4. “Vaccines cause autism/SIDS.” False: Multiple studies have completely debunked this myth. This myth stems from a flawed 1997 study by a discredited former physician (License revoked) named Wakefield, who lied to patients and their parents not only about what he was injecting into them, but also enrolled them in his study without consent. He has since admitted to his lies and lives in disgrace. “What about the increase Autism rates?” Oh, you mean the 16% increase that occurred with no relation to any change in vaccination rates or modality? Quite simply, we are doing a far better job of diagnosing autism, especially in poor, minority, and underserved populations. Simple logic: now that we have better tools to detect and diagnose autism, it is diagnosed more often. As far as Sudden Infant Death Syndrome (SIDS), it has been documented for thousands of years before vaccines were invented. In the Bible it is referred to as “Overlaying” as they thought mothers were accidentally laying on their infant children and smothering them. SIDS has steadily declined in the developed world over the last 30 years, while vaccination use has increased. A negative/inverse correlation. Links to vaccinations for either condition? No evidence, none.
5. “If everyone else’s children are vaccinated, mine don’t need to be because that doesn’t pose a threat to vaccinated children.” False (and dangerous): Some children cannot be vaccinated because of autoimmune disorders or severe allergies. Those children depend on “herd immunity” to protect them. Also, for as good as vaccines are, even if they were 99.9999% effective, some would still contract the disease. When you vaccinate your child, you aren’t just doing it for their health, but also the health of their classmates and playmates.
Those are the five that I hear most often, and as you can see they are easily debunked.
This issue is particularly sticky with me, not only because I am a parent, and because I am old enough to remember seeing people with long term disability because of these diseases, but also because I have travelled to 24 different countries around the world and have seen the grim reality in countries that are not developed to the point that vaccination rates are high.

Collected data

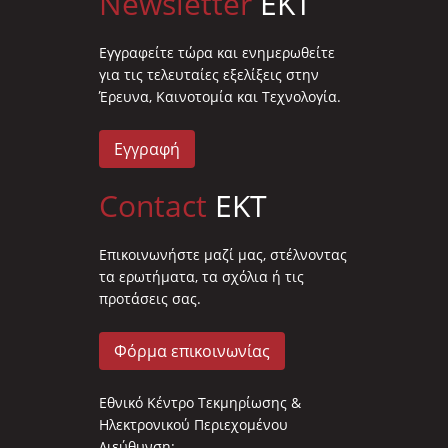
Newsletter
EKT
Eγγραφείτε τώρα και ενημερωθείτε
για τις τελευταίες εξελίξεις στην
Έρευνα, Καινοτομία και Τεχνολογία.
Εγγραφή
Contact
EKT
Επικοινωνήστε μαζί μας, στέλνοντας
τα ερωτήματα, τα σχόλια ή τις
προτάσεις σας.
Φόρμα επικοινωνίας
Εθνικό Κέντρο Τεκμηρίωσης &
Ηλεκτρονικού Περιεχομένου
Διεύθυνση:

What you are asked to do> Can you pick up the vaccine myths piece after its last sentence and carry it forward?

Result of the exercise>
Some say: “But Mike, we have a right to question this and nobody should follow blindly!”. I agree, you shouldn’t follow the government, the CDC, or your doctor blindly. But, you also shouldn’t blindly follow someone with an 8th grade education blogging from their parent’s basement about the evils of vaccines and the virtues of yogurt enemas either. You must question the questioners!!!! When all you have is conspiracy theories, the whole world looks like a conspiracy.
To summarize: questioning vaccine safety and efficacy is not a terrorist act. But, to spread disinformation and strike fear into others to “recruit” to your cause is, at worst, subversive and, at best, irresponsible.
A final note on something that really gets under my skin: when someone argues with me on this topic they are telling me one of two things. Either, “Mike, you are incredibly stupid and naïve and are the worst doctor in the world for not figuring out what I was able to google in five minutes!” or, “Mike, you are an evil extension of the pharmaceutical-industrial complex and you place more value on money than on the lives of babies!”. I am deeply offended by either.
I took an oath to “Do no harm” and I live by it. I am vaccinated, my children are vaccinated, and I know as a scientist and in my heart that it is the right thing to do.